The authors declare that they have no competing interests.
KJ prepared the initial draft of the manuscripts and conducted ratings. GN prepared the initial draft of the manuscripts and conducted ratings and statistical analysis. LD served on the writing group and conducted ratings. GC served on the writing group and conducted ratings. JS served on the writing group and conducted ratings. DC served on the writing group and conducted ratings. SR conducted ratings. DH conducted ratings. BL performed statistical analysis. ST conducted ratings. CS conducted ratings. MF conducted ratings. RG provided the training. All authors contributed to and approved the final manuscript.
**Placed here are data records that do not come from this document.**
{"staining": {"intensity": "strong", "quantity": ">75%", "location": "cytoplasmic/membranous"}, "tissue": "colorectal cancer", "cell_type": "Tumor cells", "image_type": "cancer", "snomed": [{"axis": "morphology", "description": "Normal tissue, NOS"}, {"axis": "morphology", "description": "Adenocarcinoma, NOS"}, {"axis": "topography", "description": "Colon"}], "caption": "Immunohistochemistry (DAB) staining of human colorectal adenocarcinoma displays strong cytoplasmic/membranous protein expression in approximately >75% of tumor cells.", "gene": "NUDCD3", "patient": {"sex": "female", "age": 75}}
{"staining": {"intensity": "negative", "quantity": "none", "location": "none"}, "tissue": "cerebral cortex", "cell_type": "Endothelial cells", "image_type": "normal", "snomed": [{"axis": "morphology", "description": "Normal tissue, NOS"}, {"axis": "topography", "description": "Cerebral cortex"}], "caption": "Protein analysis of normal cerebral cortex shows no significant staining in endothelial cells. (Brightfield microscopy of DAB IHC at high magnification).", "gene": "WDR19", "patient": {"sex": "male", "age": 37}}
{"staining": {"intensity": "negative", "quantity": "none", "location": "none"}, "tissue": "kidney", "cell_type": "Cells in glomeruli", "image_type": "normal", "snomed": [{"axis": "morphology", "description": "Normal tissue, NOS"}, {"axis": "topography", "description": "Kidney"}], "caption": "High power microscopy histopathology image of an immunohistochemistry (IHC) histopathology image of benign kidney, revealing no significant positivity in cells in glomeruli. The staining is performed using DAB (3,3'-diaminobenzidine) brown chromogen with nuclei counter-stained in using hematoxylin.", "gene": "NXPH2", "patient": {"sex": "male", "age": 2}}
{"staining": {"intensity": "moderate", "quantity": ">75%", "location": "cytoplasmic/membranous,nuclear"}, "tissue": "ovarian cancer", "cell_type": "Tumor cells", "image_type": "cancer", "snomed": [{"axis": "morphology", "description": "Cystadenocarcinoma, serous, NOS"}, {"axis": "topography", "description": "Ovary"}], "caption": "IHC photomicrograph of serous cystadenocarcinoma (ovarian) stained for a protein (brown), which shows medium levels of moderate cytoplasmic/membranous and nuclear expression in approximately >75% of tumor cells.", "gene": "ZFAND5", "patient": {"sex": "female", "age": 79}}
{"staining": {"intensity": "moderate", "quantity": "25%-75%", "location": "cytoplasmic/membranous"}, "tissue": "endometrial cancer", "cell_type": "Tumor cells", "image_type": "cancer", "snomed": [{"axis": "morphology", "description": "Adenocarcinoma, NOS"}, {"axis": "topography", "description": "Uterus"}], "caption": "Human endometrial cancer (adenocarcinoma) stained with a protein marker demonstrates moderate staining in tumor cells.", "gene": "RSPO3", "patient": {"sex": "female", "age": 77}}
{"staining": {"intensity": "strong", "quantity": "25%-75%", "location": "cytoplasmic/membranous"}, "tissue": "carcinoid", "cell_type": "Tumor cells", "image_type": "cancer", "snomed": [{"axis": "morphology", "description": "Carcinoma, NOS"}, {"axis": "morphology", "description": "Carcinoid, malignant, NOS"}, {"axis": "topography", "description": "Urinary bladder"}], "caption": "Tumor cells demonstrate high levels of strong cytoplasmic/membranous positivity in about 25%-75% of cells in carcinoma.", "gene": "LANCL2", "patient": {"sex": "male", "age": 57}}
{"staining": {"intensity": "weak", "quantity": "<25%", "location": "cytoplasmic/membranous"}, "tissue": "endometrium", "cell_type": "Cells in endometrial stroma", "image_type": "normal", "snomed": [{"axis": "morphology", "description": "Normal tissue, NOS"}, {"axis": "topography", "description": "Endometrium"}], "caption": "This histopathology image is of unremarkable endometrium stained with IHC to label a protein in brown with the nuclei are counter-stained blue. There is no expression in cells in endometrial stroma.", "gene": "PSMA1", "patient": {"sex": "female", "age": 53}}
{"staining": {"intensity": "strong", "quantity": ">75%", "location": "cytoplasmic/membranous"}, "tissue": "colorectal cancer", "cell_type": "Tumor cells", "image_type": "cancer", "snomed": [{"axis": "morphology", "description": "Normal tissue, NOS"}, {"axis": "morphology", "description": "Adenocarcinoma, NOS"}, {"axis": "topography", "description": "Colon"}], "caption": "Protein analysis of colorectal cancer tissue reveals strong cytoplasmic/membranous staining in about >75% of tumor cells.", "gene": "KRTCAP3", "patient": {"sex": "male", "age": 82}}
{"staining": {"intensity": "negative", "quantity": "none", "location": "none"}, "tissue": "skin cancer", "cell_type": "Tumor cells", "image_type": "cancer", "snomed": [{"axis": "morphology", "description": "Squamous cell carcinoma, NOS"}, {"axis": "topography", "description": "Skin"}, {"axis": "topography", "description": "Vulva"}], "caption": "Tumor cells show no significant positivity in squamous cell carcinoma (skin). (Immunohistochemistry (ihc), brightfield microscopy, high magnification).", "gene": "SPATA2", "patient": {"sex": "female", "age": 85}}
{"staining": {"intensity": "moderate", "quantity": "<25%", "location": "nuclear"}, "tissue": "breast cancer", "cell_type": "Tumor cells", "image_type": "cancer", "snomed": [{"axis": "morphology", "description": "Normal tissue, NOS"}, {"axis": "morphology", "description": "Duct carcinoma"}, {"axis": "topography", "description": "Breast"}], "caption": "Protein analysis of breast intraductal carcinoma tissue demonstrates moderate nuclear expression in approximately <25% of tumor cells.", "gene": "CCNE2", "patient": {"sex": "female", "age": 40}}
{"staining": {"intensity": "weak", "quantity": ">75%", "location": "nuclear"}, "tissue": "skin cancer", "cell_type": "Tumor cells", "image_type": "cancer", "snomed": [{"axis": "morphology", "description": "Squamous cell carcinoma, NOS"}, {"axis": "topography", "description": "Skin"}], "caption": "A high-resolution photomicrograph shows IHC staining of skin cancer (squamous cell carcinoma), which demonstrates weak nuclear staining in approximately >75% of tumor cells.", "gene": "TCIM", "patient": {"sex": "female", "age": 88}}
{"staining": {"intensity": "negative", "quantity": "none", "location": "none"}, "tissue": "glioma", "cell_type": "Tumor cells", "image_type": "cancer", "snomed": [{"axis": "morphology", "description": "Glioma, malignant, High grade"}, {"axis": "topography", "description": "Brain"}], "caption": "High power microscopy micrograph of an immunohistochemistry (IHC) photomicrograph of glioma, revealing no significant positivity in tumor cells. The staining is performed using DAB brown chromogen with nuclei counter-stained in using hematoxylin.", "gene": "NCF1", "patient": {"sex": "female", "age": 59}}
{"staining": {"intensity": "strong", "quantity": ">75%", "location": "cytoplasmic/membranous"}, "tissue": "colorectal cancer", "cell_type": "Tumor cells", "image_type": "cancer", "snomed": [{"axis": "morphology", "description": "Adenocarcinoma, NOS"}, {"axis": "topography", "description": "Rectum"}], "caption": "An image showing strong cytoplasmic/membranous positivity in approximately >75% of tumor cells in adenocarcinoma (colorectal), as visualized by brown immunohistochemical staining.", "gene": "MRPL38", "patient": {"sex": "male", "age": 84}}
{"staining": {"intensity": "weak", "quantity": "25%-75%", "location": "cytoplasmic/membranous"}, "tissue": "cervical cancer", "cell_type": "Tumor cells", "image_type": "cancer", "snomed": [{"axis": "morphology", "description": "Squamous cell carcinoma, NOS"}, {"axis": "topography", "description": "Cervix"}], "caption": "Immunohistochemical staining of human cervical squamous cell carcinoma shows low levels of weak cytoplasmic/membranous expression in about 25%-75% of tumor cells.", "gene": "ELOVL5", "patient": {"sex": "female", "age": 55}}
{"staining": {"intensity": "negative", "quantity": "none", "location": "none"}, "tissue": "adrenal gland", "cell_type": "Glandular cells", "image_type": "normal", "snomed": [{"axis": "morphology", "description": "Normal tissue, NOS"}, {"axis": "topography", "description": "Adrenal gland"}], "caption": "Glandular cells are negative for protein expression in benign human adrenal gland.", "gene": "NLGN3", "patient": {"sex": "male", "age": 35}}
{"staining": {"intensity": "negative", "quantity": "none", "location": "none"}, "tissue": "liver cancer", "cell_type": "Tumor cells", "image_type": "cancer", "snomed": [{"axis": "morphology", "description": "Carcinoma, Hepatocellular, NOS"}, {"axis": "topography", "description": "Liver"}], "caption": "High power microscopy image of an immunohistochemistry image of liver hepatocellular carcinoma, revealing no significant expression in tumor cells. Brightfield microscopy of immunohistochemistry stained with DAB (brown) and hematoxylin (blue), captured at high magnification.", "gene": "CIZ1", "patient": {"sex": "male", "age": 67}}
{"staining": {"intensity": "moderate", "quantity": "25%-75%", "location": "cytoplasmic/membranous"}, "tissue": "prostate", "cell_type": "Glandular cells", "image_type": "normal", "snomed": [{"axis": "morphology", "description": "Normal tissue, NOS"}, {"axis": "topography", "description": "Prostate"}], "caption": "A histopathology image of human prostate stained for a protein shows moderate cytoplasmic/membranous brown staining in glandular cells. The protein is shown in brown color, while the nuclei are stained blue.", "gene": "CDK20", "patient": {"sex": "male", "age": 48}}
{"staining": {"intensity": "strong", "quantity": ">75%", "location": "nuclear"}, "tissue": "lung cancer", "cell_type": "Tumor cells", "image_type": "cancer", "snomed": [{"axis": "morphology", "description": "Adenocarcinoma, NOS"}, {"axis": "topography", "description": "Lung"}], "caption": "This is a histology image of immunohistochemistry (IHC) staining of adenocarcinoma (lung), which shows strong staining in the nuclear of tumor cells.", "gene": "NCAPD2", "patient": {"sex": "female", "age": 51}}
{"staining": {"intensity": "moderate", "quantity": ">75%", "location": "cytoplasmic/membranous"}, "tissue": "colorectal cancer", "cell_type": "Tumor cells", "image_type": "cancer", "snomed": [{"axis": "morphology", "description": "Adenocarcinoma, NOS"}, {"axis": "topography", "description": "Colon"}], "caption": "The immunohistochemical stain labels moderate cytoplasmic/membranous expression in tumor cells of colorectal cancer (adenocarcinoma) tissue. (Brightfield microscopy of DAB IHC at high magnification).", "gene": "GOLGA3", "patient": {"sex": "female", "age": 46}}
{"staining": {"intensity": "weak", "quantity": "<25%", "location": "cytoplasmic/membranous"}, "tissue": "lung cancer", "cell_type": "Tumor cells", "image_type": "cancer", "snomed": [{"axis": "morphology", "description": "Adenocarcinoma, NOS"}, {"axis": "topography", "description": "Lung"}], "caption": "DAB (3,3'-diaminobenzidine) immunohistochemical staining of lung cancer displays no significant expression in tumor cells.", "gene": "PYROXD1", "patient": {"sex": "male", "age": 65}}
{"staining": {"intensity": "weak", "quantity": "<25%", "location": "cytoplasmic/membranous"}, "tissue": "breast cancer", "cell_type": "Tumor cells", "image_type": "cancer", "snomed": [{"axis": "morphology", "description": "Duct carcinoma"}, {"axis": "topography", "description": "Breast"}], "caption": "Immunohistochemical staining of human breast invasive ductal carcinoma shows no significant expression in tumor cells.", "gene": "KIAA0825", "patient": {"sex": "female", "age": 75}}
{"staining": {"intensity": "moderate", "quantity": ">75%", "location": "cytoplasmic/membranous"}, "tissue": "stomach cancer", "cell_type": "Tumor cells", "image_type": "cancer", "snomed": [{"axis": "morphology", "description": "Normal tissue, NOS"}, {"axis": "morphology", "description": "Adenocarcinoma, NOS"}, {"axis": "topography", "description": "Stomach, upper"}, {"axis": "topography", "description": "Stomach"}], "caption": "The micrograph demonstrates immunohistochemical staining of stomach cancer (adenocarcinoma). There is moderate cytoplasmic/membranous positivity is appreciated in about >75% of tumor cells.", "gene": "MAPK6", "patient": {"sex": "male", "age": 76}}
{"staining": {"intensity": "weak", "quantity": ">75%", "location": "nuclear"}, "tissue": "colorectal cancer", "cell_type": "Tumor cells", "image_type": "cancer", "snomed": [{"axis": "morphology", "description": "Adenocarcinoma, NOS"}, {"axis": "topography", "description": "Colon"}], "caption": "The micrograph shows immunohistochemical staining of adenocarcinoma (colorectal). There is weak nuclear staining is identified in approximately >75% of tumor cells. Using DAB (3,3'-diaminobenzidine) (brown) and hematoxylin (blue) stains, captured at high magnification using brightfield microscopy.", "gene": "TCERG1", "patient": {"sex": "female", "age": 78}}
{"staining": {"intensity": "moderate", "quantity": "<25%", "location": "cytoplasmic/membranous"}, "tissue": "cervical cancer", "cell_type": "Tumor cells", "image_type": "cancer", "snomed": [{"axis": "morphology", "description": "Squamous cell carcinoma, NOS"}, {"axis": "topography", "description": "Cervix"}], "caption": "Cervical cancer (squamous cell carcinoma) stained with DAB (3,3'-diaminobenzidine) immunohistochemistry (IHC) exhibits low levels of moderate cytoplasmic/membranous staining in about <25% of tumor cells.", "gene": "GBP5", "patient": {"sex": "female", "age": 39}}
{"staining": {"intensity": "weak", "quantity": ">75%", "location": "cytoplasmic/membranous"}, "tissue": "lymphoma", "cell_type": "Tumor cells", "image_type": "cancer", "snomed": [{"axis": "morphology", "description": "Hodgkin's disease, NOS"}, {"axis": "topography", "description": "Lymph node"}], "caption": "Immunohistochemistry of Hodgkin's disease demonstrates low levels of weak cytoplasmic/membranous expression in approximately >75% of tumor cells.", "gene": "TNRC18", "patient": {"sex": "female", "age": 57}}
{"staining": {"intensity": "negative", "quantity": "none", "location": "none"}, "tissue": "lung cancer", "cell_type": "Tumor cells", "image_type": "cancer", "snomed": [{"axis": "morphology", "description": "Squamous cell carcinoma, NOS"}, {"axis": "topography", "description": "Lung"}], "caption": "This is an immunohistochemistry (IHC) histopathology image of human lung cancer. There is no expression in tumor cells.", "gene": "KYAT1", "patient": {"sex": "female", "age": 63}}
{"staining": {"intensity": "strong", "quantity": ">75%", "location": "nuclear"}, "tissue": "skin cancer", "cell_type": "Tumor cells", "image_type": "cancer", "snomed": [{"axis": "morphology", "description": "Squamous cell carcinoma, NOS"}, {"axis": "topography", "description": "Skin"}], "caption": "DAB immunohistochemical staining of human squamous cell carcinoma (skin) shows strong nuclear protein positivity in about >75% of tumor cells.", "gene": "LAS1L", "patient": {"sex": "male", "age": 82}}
The National Institutes of Health (NIH) Health Care Systems Research Collaboratory (NIH Collaboratory) seeks to produce generalizable knowledge about the conduct of pragmatic research in health systems. This analysis applied the PRECIS-2 pragmatic trial criteria to five NIH Collaboratory pragmatic trials to better understand 1) the pragmatic aspects of the design and implementation of treatments delivered in real world settings and 2) the usability of the PRECIS-2 criteria for assessing pragmatic features across studies and across time.
Using the PRECIS-2 criteria, five pragmatic trials were each rated by eight raters. For each trial, we reviewed the original grant application and a required progress report written at the end of a 1-year planning period that included changes to the protocol or implementation approach. We calculated median scores and interrater reliability for each PRECIS domain and for the overall trial at both time points, as well as the differences in scores between the two time points. We also reviewed the rater comments associated with the scores.
All five trials were rated to be more pragmatic than explanatory, with comments indicating that raters generally perceived them to closely mirror routine clinical care across multiple domains. The PRECIS-2 domains for which the trials were, on average, rated as most pragmatic on the 1 to 5 scale at the conclusion of the planning period included primary analysis (mean = 4.7 (range = 4.5 to 4.9)), recruitment (4.3 (3.6 to 4.8)), eligibility (4.1 (3.4 to 4.8)), setting (4.1 (4.0 to 4.4)), follow-up (4.1 (3.4 to 4.9)), and primary outcome (4.1 (3.5 to 4.9)). On average, the less pragmatic domains were organization (3.3 (2.6 to 4.4)), flexibility of intervention delivery (3.5 (2.1-4.5)), and flexibility of intervention adherence (3.8 (2.8-4.5)). Interrater agreement was modest but statistically significant for four trials (Gwet’s AC1 statistic range 0.23 to 0.40) and the intraclass correlation coefficient ranged from 0.05 to 0.31. Rating challenges included assigning a single score for domains that may relate to both patients and care settings (that is, eligibility or recruitment) and determining to what extent aspects of complex research interventions differ from usual care.
These five trials in diverse healthcare settings were rated as highly pragmatic using the PRECIS-2 criteria. Applying the tool generated insightful discussion about real-world design decisions but also highlighted challenges using the tool. PRECIS-2 raters would benefit from additional guidance about how to rate the interwoven patient and practice-level considerations that arise in pragmatic trials.